Tuesday, November 30, 2021

November 22 Council Notes: Portage Park Plaques, Living Wage Plaque, and a $7.5 Million Loan

In January, Langley City Council heard a delegation from the Living Wage for Families Campaign calling for our municipality to become a living wage employer. A living wage in Metro Vancouver is $20.52 per hour.

Living Wage for Families BC defines a living wage as “the hourly amount that each of two working parents with two young children must earn to meet their basic expenses (including rent, child care, food and transportation) once government taxes, credits, deductions and subsidies are taken into account.”

In April, Langley City Council adopted policies to ensure it is a living wage employer. On Monday, November 22nd, Langley City received an Official Living Wage Employer plaque from Living Wage for Families BC.

Portage Park

Portage Park has a variety of tree species. Most people, including I, do not know the names of most of the tree species in the park. Langley City’s Environmental Task Group proposed that the City budget $10,000 in next year’s capital budget to install long-lasting signs to label these trees, including with indigenous names.

The Environmental Task Group also asked that City staff explore adding evergreen tree planters along the one-way section of Fraser Highway as it is devoid of greenery in the winter. Langley City staff were not supportive of this recommendation as the Fraser Highway one-way is now planned to be completely rebuilt in 2023. As such, this request did not move forward.

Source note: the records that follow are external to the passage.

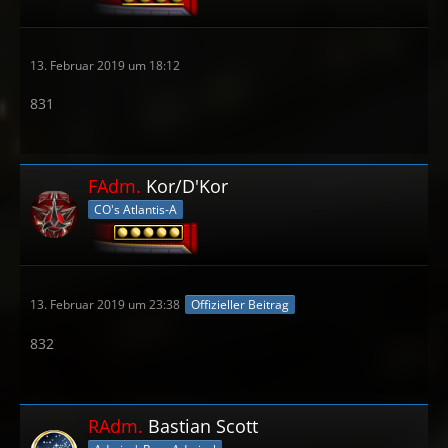
13. Februar 2019 um 18:12
831
FAdm.
Kor/D'Kor
CO's Atlantis-A
13. Februar 2019 um 23:38
Offizieller Beitrag
832
RAdm.
Bastian Scott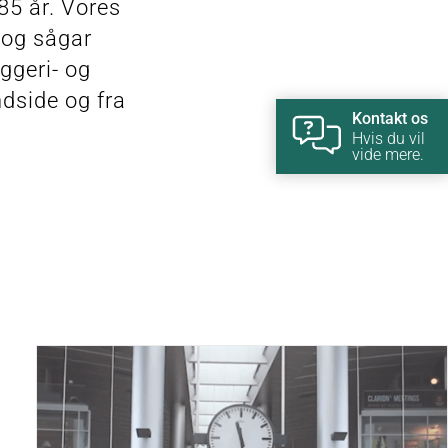
85 år. Vores
 og sågar
ggeri- og
ndside og fra
Kontakt os
Hvis du vil
vide mere.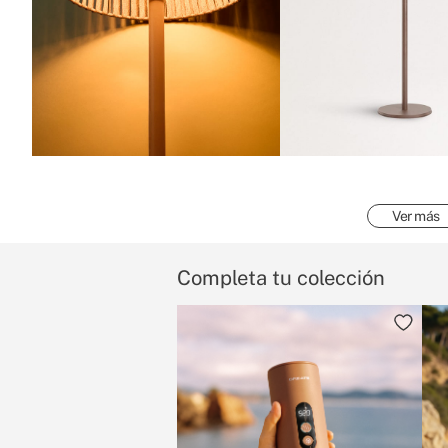
Ver más
Completa tu colección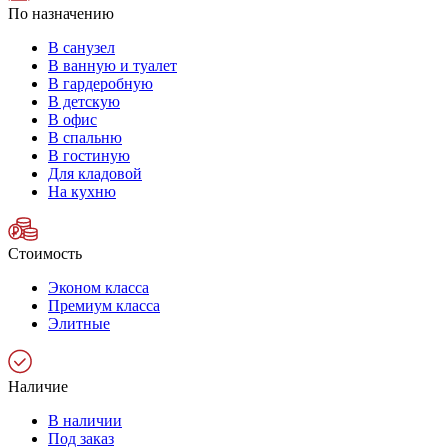
По назначению
В санузел
В ванную и туалет
В гардеробную
В детскую
В офис
В спальню
В гостиную
Для кладовой
На кухню
Стоимость
Эконом класса
Премиум класса
Элитные
Наличие
В наличии
Под заказ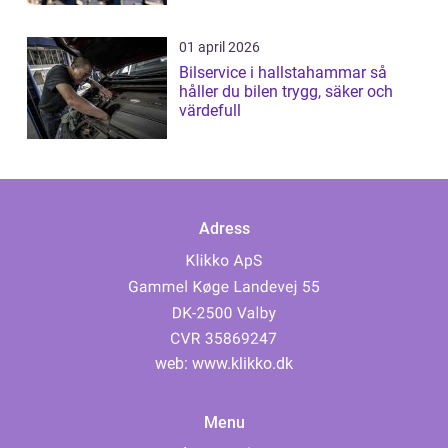
01 april 2026
Bilservice i hallstahammar så
håller du bilen trygg, säker och
värdefull
Adress
web:
www.klikko.dk
Menu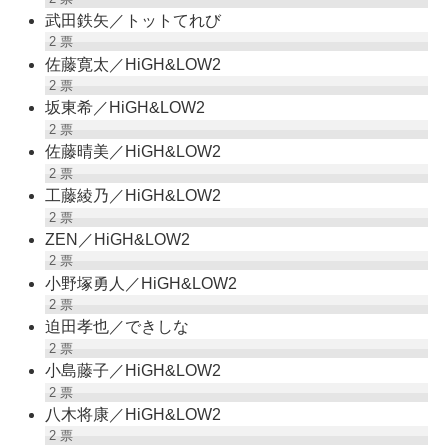
武田鉄矢／トットてれび
2
票
佐藤寛太／HiGH&LOW2
2
票
坂東希／HiGH&LOW2
2
票
佐藤晴美／HiGH&LOW2
2
票
工藤綾乃／HiGH&LOW2
2
票
ZEN／HiGH&LOW2
2
票
小野塚勇人／HiGH&LOW2
2
票
迫田孝也／できしな
2
票
小島藤子／HiGH&LOW2
2
票
八木将康／HiGH&LOW2
2
票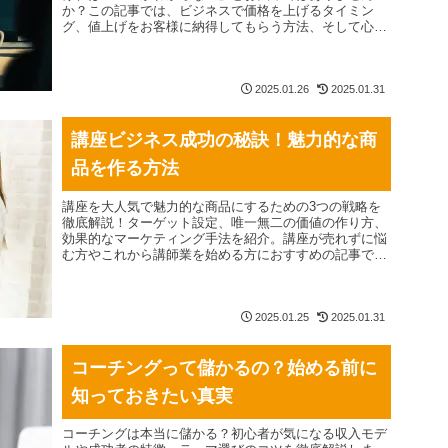
か？この記事では、ビジネスで価格を上げるタイミン
グ、値上げをお客様に納得してもらう方法、そして心理
的な不安を乗り越えるためのステップを詳しく解説しま
す。適切な価格設定は、売上だけでなくサービスの質を
高める重要な要素です。初心者でも実践できる具体的な
アプローチを学び、自信を持って価格変更を進めましょ
2025.01.26
2025.01.31
う！
講座ビジネス成功の秘訣！魅力的な商
品を作る方法
講座を大人気で魅力的な商品にするための3つの戦略を
徹底解説！ターゲット設定、唯一無二の価値の作り方、
効果的なマーケティング手法を紹介。講座が売れずに悩
む方やこれから講師業を始める方におすすめの記事で
す。簡単なステップで、あなたの講座を成功へ導きまし
ょう！
2025.01.25
2025.01.31
コーチングって儲かるの？始める前に
知っておきたい真実
コーチングは本当に儲かる？初心者が気になる収入モデ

This year, Council proposed a $7.5 million loan for strategic property acquisition to support SkyTrain to Langley. The City will pay off the loan over 15 years. This proposal went through an Alternative Approval Process with Council approving the loan in June.

In BC, regional districts must approve and borrow on behalf of their member municipalities. The Municipal Finance Authority of British Columbia, whose board of trustees includes representation for all regional districts in BC, issues these loans. The Municipal Finance Authority of British Columbia has an excellent credit rating, and as such, municipalities pay lower interest rates than you would find at your bank.

Council approved formally asking the Metro Vancouver Regional District to consent to the City borrowing $7.5 million from the Municipal Finance Authority of British Columbia. This request is a necessary formality and is almost certain to be approved by the regional district.